The present evidence of augmentation represents an initial step in the evaluation of the consequences and, ultimately, the causes of chronic pain syndromes such as fibromyalgia. The general augmentation observed in this experiment likely varies among individuals and may be mediated by multiple mechanisms and modulated by numerous factors that have been only partially identified. In addition, the current results can be classified as a static comparison of the consequences of painful mechanical stimulation in FM patients and matched control subjects. This static evidence provides a foundation for new studies that use dynamic designs to further characterize the differences observed in this study.
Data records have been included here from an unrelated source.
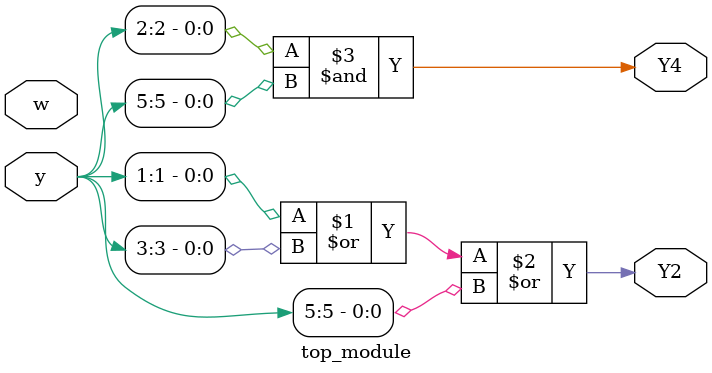
<source format=sv>
module top_module (
    input [6:1] y,
    input w,
    output Y2,
    output Y4
);

    // Next-state logic for Y2
    assign Y2 = y[1] | y[3] | y[5];
    
    // Next-state logic for Y4
    assign Y4 = y[2] & y[5];

endmodule

</source>
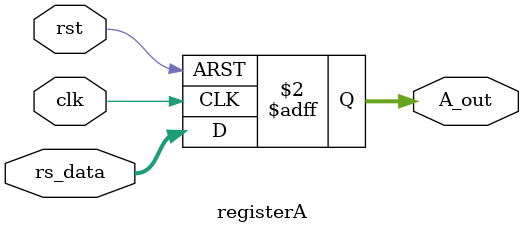
<source format=v>
module registerA(input clk,input rst, input [31:0]rs_data,
	output reg[31:0]A_out
    );
	always@(posedge clk or posedge rst)begin
		if(rst)
			A_out<=0;
		else
			A_out<=rs_data;
	end

endmodule

</source>
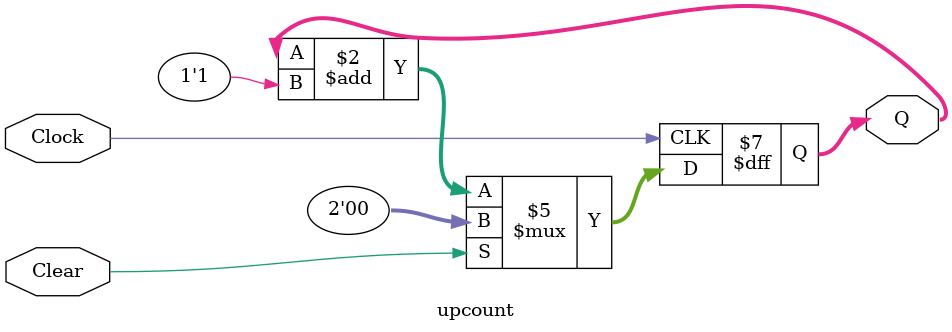
<source format=v>
module upcount(Clear, Clock, Q);

	input Clear, Clock;
	output [1:0] Q;
	reg [1:0] Q;
	
	initial
	begin
		Q = 2'b00;
	end

	always @(posedge Clock)
		if (Clear)
			Q <= 2'b0;
		else
			Q <= Q + 1'b1;
endmodule
</source>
These results compare groups under baseline conditions but do not compare the response of the groups to additional experimental manipulations. It is not known how the present results would be modified by interventions that address hypothetical mechanisms of FM. Dynamic designs that evaluate the effects of attention and external stressors and that challenge pain modulation systems will provide evidence for the mechanisms that mediate the spontaneous pain and evoked pain sensitivity that characterize FM and related disorders.